Private firm G4S will no longer run Brook House immigration removal centre once the contract expires next year, BBC News has learned.
G4S says it has pulled out of the bidding to focus on running prisons.
The company was heavily criticised after undercover filming at the facility near Gatwick Airport captured detainees being mistreated by staff.
The decision means G4S will no longer have any involvement in the immigration and asylum sector.
In August, the company stopped operating accommodation for asylum seekers in the Midlands, north-east England and Northern Ireland.
G4S began running Brook House when it opened in 2009 but was embroiled in controversy in 2017 after the BBC’s Panorama programme broadcast video, secretly taken by a staff member, of detainees being verbally and physically abused.
After the programme was shown, various investigations were carried out and 15 of the 21 staff allegedly involved later resigned or were sacked.
The contract to run the 448-bed facility was due to end in 2018 but was temporarily extended until May 2020.
The Home Office began a tendering process but after initial discussions, G4S has decided not to continue beyond that date.
“G4S will not seek to renew the contract to run Gatwick’s immigration removal centres, Brook House and Tinsley House,” the company said in a statement.
“This will allow us to give greater focus to our custody and rehabilitation business, where we operate four of the highest-rated prisons in England and Wales.”
G4S is keen to acquire further prison contracts as the government seeks to provide 10,000 new places.

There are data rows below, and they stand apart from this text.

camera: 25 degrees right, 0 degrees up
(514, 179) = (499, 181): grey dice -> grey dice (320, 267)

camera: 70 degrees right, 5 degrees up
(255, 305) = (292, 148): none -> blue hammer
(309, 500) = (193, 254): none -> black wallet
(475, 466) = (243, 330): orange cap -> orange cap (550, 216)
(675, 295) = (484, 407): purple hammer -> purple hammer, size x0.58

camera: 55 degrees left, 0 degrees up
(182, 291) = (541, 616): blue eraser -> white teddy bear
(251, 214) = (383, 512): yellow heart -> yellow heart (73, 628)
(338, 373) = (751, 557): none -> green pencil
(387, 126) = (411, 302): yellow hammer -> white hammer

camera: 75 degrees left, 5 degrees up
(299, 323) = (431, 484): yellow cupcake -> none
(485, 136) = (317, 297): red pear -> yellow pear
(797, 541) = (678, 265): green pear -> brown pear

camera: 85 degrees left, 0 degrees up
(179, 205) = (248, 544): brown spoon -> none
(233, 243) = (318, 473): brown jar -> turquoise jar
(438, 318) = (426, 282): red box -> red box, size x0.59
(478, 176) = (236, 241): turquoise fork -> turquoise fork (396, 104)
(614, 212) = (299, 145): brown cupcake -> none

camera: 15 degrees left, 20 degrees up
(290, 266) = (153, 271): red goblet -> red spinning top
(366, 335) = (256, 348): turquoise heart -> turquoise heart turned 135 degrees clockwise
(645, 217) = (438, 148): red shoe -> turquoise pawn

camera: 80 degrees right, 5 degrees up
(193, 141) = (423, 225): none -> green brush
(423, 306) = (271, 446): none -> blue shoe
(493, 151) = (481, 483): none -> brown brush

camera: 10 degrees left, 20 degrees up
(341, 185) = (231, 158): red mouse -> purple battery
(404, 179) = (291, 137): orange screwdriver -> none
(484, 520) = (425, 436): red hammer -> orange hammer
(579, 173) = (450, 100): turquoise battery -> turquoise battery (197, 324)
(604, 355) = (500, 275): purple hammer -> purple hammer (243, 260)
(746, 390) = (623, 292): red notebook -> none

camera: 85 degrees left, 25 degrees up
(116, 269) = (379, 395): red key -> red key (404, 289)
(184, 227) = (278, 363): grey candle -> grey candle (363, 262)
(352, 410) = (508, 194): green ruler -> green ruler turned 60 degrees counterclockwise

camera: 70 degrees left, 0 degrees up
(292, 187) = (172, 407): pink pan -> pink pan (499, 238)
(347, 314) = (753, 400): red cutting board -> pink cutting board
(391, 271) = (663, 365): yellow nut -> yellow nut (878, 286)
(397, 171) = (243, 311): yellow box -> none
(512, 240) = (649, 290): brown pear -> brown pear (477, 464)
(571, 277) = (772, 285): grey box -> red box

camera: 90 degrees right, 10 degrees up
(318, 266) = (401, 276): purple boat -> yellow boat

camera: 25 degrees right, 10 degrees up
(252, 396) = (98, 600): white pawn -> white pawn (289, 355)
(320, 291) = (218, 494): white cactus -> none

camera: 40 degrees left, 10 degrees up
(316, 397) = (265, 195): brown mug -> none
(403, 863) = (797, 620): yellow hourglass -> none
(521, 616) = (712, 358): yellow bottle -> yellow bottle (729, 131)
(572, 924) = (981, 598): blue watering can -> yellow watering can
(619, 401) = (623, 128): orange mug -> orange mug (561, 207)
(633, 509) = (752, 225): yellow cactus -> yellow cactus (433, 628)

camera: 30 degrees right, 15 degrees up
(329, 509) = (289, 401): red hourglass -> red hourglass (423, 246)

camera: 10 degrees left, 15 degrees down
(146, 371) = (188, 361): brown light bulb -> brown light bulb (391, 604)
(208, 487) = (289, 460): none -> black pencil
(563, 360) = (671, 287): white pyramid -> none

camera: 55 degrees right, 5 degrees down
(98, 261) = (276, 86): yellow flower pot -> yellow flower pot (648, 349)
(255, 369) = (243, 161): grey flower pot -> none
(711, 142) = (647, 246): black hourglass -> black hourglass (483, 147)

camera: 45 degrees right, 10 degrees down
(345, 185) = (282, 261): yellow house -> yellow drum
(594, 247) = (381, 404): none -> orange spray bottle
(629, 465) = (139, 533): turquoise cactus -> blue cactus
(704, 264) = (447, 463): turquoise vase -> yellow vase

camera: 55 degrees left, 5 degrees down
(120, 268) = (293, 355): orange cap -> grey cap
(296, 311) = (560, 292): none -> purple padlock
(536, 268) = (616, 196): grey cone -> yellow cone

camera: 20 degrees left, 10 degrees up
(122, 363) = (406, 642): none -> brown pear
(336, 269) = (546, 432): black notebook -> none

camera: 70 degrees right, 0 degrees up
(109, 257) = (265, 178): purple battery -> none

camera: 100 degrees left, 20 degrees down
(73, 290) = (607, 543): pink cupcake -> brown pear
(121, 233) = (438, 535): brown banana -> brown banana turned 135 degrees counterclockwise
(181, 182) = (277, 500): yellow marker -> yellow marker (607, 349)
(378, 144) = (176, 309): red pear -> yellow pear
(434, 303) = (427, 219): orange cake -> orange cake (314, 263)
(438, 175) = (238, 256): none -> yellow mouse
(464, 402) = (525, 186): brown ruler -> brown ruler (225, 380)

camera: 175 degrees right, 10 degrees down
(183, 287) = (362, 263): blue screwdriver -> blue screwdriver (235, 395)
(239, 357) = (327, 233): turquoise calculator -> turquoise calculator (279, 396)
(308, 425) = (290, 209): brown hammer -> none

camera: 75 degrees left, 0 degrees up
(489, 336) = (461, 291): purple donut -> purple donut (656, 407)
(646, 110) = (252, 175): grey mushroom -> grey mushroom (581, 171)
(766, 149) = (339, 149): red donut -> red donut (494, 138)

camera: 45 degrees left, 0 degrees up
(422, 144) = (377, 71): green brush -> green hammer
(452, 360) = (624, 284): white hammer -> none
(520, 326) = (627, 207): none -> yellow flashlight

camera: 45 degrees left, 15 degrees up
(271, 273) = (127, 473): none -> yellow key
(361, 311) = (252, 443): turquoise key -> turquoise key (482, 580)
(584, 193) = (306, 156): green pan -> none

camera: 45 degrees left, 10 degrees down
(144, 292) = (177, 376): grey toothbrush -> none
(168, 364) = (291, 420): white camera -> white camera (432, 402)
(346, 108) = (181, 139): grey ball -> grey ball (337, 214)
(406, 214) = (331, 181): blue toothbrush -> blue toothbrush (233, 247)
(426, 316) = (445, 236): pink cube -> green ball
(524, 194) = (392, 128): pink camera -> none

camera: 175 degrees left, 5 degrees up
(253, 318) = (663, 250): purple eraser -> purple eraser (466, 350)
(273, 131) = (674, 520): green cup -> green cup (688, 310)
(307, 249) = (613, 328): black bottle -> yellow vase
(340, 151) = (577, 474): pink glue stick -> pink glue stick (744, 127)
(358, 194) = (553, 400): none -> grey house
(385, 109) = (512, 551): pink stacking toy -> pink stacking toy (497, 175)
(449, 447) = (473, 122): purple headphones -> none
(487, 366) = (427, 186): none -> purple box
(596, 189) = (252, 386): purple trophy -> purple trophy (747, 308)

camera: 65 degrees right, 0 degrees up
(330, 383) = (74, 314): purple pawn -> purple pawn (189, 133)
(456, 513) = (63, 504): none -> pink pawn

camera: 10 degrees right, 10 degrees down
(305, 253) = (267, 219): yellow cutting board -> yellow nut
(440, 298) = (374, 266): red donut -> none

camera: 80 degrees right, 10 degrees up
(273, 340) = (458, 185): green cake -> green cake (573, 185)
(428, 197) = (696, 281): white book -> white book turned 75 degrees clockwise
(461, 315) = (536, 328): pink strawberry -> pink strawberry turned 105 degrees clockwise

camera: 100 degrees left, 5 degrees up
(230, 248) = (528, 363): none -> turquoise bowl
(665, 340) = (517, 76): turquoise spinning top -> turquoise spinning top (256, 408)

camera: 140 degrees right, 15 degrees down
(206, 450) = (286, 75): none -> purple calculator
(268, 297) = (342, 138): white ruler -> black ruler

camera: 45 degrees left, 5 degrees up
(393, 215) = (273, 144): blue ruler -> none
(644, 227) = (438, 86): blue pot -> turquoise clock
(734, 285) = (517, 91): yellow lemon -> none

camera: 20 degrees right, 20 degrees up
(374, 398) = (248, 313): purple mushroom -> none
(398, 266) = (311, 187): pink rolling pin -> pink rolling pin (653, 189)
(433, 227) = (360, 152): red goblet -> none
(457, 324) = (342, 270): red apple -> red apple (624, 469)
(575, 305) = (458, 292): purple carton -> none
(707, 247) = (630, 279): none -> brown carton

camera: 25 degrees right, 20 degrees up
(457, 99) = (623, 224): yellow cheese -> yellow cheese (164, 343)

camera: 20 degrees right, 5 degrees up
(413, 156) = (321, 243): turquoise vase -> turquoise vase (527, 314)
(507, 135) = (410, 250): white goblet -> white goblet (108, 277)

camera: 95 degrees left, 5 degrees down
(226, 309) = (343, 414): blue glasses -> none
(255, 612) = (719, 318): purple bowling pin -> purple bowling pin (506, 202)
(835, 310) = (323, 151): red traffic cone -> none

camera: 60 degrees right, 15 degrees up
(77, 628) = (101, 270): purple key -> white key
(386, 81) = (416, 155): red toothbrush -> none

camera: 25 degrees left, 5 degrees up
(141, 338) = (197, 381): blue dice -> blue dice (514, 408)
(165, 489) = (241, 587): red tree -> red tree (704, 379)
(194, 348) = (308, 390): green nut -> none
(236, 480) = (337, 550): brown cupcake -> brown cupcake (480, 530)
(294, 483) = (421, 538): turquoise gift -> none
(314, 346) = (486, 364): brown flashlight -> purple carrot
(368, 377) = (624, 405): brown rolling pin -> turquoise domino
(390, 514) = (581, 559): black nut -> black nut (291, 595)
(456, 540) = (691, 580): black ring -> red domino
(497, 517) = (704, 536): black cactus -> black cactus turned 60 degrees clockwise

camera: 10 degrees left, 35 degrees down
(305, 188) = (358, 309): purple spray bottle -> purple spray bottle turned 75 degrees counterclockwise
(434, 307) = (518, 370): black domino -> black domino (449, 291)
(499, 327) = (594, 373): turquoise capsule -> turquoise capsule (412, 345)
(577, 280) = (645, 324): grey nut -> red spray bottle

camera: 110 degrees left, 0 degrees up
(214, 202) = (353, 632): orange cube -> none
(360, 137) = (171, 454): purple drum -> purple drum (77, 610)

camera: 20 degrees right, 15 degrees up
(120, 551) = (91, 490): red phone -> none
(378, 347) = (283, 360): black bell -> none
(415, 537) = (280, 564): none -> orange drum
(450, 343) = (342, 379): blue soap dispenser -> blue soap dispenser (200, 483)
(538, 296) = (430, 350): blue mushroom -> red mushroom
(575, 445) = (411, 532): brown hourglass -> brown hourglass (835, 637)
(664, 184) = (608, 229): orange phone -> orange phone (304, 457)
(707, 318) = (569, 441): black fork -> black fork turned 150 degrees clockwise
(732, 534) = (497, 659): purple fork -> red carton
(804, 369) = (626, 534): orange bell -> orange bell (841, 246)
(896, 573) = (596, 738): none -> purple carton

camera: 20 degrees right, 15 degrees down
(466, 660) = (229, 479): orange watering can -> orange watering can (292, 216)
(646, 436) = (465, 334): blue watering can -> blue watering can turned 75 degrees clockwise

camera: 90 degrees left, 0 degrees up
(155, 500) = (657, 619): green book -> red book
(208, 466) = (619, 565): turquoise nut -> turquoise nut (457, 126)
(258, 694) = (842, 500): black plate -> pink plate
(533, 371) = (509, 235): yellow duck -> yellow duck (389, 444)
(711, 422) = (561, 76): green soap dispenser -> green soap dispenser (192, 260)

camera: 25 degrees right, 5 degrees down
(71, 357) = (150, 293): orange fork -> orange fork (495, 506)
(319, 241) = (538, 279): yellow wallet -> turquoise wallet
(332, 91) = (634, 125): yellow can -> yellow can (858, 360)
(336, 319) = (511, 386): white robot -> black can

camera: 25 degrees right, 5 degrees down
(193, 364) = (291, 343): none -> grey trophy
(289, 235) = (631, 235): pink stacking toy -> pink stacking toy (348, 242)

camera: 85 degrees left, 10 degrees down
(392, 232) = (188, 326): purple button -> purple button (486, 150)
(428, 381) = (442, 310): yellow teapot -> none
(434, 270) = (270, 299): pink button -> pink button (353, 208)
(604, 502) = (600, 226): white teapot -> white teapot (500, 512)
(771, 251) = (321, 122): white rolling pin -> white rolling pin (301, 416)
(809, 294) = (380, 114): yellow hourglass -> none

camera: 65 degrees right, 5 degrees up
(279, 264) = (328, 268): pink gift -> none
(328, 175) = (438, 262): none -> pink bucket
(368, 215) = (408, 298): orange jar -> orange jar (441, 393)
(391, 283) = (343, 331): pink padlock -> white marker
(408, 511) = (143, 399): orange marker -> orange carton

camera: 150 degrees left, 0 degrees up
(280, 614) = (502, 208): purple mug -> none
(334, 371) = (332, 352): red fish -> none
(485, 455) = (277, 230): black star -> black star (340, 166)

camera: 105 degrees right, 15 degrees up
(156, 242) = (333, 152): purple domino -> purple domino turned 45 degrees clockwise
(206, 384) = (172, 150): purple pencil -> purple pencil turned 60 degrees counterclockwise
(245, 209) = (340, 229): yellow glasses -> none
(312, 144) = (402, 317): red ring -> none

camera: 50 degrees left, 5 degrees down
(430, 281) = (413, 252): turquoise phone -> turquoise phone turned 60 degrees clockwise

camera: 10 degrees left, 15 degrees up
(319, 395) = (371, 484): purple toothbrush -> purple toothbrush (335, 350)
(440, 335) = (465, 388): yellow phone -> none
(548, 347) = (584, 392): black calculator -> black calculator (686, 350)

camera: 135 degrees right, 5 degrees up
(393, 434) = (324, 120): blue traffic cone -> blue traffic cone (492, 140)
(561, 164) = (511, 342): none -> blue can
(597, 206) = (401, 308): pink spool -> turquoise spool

There’s also been concern among managers that its bid to renew the Brook House contract might fail because of damaging publicity surrounding it.
Further revelations about alleged abuse are likely to emerge during an independent inquiry which is expected to start next year.
Serco is believed to be a front-runner for the contract. The results of the bidding process are due to be announced in January.
However, the latest inspection report on Brook House suggests there have been significant improvements.
Peter Clarke, chief inspector of prisons, said: “We found no evidence that the abusive culture shown by the Panorama programme was present among the current staff group.”
He went on: “Most detainees were positive about the way they were treated.”And he said the workforce had been “determined” to inject a “respectful” culture into the centre.
Nevertheless, the inspection report, the last under G4S’s watch, said security was sometimes too stringent, detainees spent too long locked in their rooms and rates of self-harm had increased, with 40% saying they had felt suicidal at some point.